A obra clássica de Vítor Nunes Leal, Coronelismo, Enxada e Voto, descreve a realidade da sociedade e do Estado brasileiro durante a primeira república entre 1889-1930.

O desenho institucional daquela república era  o sistema político coronelista caracterizado pela sobreposição de um desenho institucional moderno sobreposto à uma estrutura social arcaica.

No coronelismo, como sistema política nacional havia uma dependência estrutural do poder local ao poder imediatamente superior, através do quadrilátero de dominação: Colono-fazendeiro. Fazendeiro-prefeito. Governador-prefeito. Presidente-governador. Ao  presidente interessava o voto unânime do congresso, e em contrapartida o governador ganhava a autonomia informal do estado sob a forma de carta branca para exercer o arbítrio total nas relações de poder na esfera estadual e municipal.

O resultado desde desenho institucional informal foi a enorme fragmentação do poder em direção do governo do estado, que passou a ter o controle sobre o prefeito municipal através do controle orçamentário. Segundo Leal, é a falta autonomia financeira que deixa o chefe do executivo local totalmente  dependente  do governador. Eis a origem do governismo municipal.

Com a revolução de 1930 e o Estado Novo de 1937 centralizou-se o Estado brasileiro do ponto de vista orçamentário, administrativo e político. Com a redemocratização de 1945 e 1985, o Estado Nacional volta a ter um desenho federativo, porém, até hoje estados e municípios continuam dependentes orçamentariamente do governo federal.

Este desenho orçamentário, ao concentrar 70% dos recursos nas mãos da União federal faz com que governadores e prefeitos dependam, enormemente,  de recursos federais. A constituição de 1988 concedeu maiores atribuições aos municípios sem contrapartida orçamentária.

Não é de estranhar, que este desenho federativo, quase unionista, crie uma dependência estrutural dos municípios em relação aos governos estaduais e federal, gerando o  pragmatismo de prefeitos, mais conhecido como governismo, que sintetiza a opção acrítica da grande maioria de prefeitos aos governos de plantão, no plano estadual. É só relembrarmos que os mesmos partidos e prefeitos que faziam parte da “União pelo Pará” de Almir Gabriel vieram a aderir ao governo estadual de Ana Júlia do PT.

Este é um fenômeno que se repete em todos os estados da federação brasileira.

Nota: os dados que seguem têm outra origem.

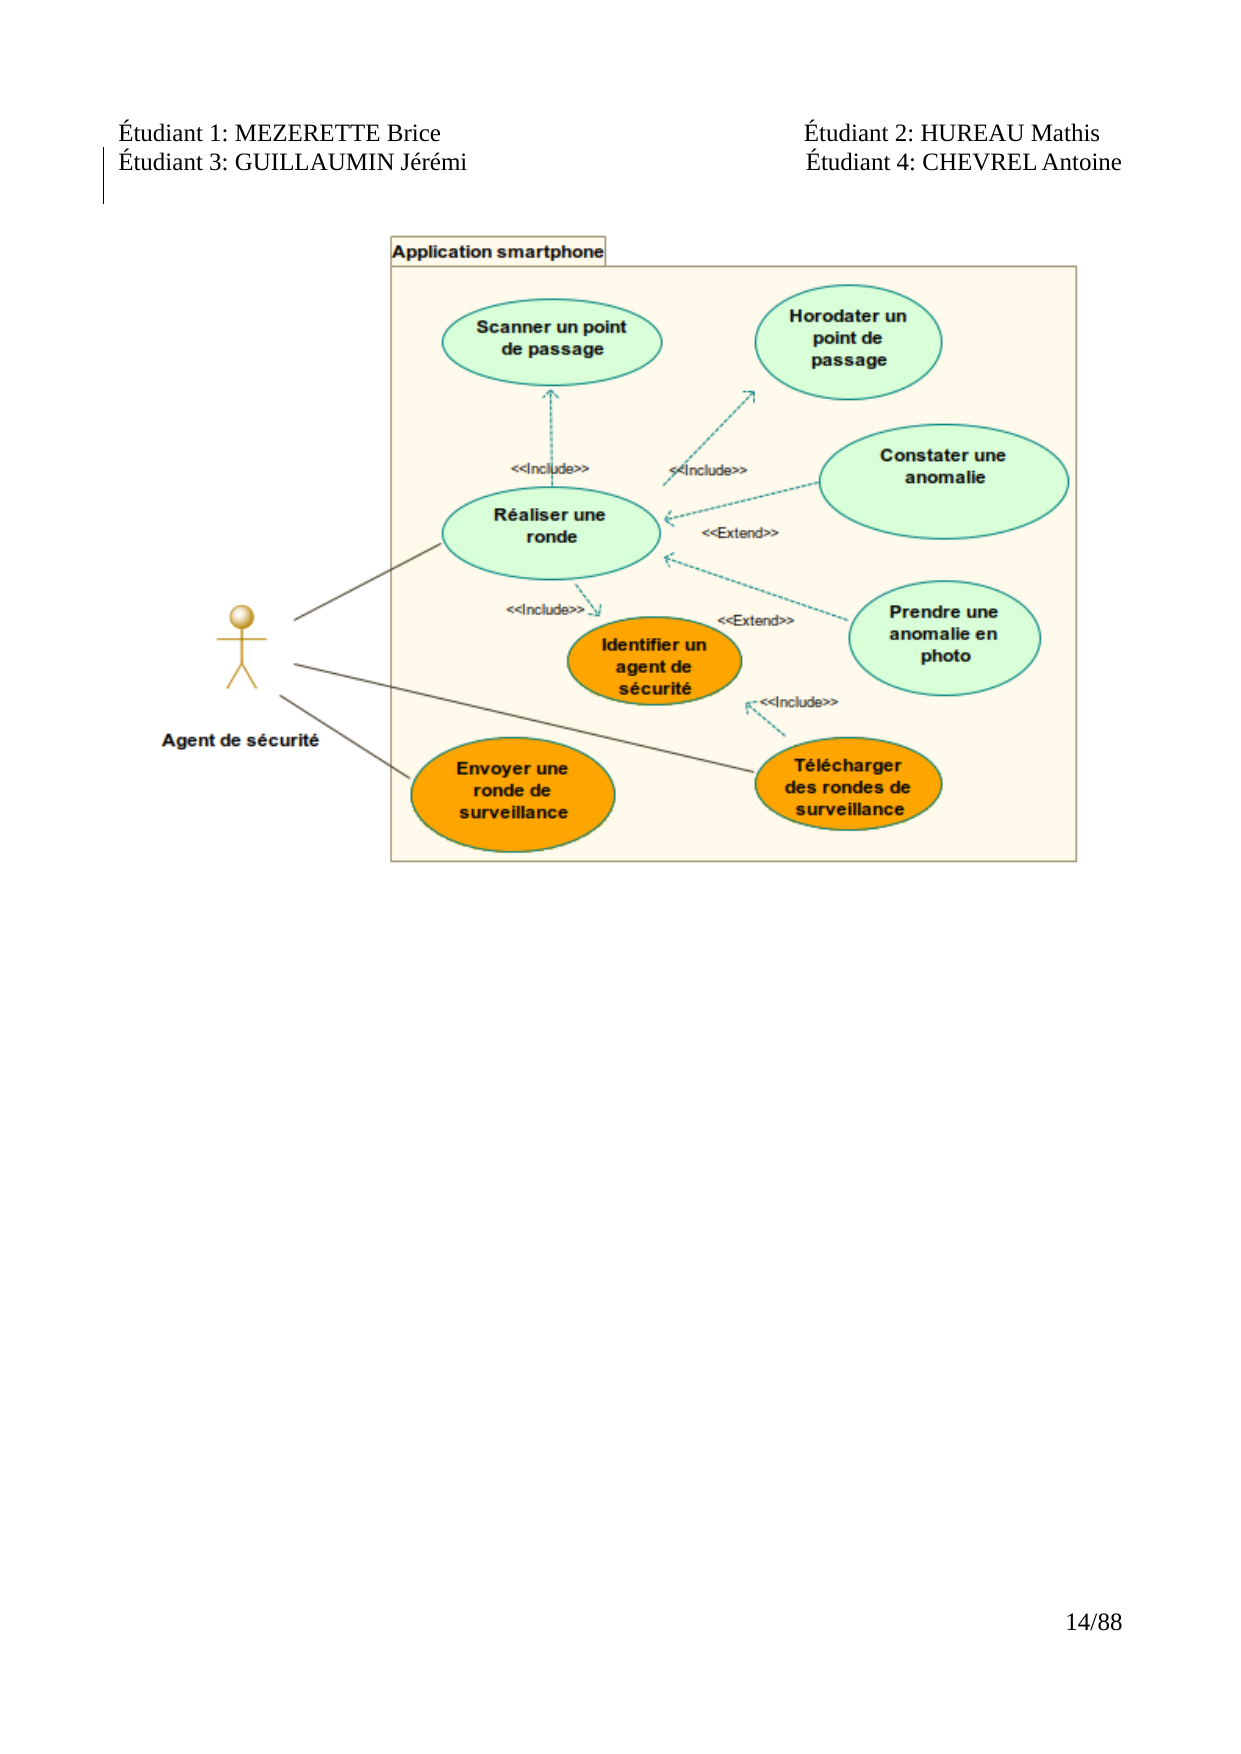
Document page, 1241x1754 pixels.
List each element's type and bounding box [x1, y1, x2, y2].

picture [159, 233, 1082, 864]
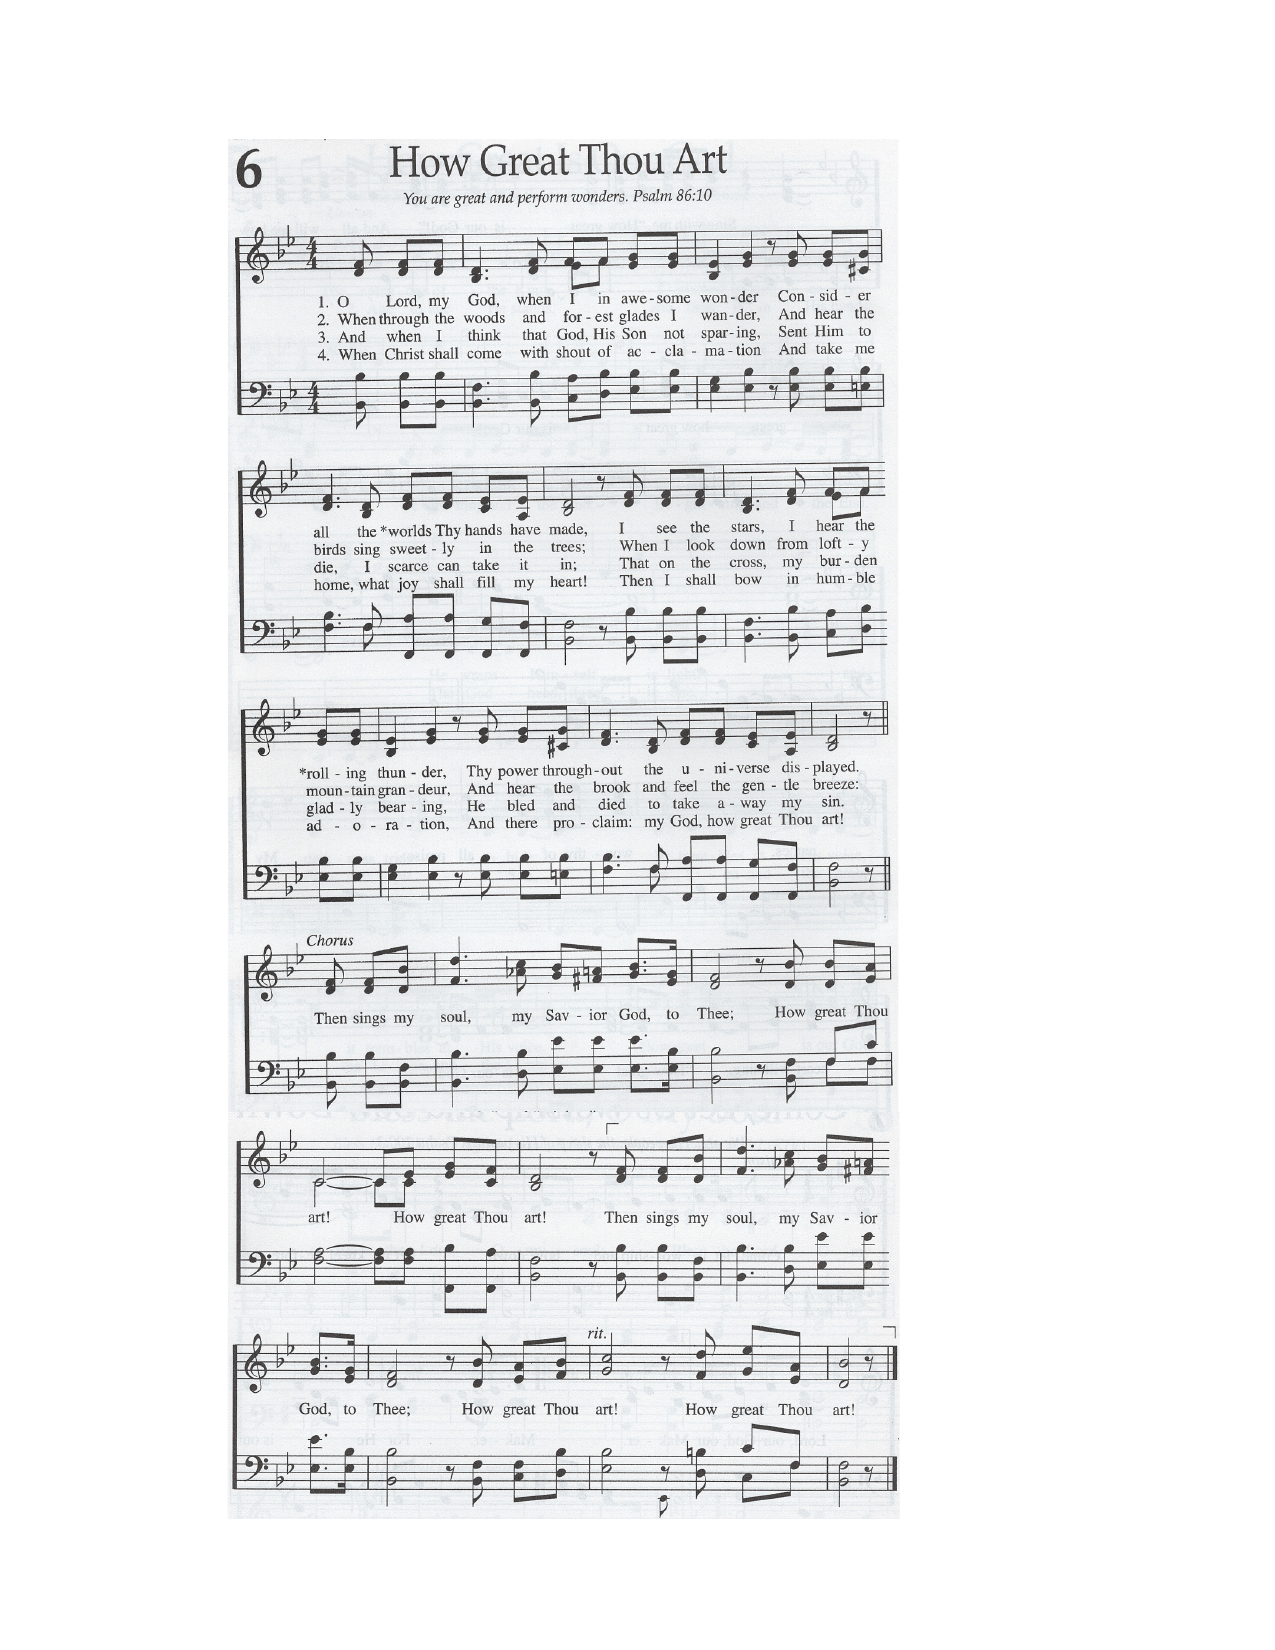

Na verdade a dependência orçamentária das prefeituras  ao gerar este famigerado governismo acaba por criar condições para que surjam nos estados a figura do governador como verdadeiro barão da federação, que termina por controlar informalmente a justiça, o legislativo e os prefeitos municipais.

Esta constatação chama a atenção para a necessidade de uma reforma tributária em direção a estados e municípios e que tenha como consequência uma repactuação de nosso pacto federativo, que hoje está falido.  Este é um sonho, seguramente, secular e de difícil materialização, até porque o sul e o sudeste controlam este país, econômica e politicamente e não quererão abrir mão deste privilégio histórico, para a desgraça do Brasil do norte, nordeste e centro-oeste.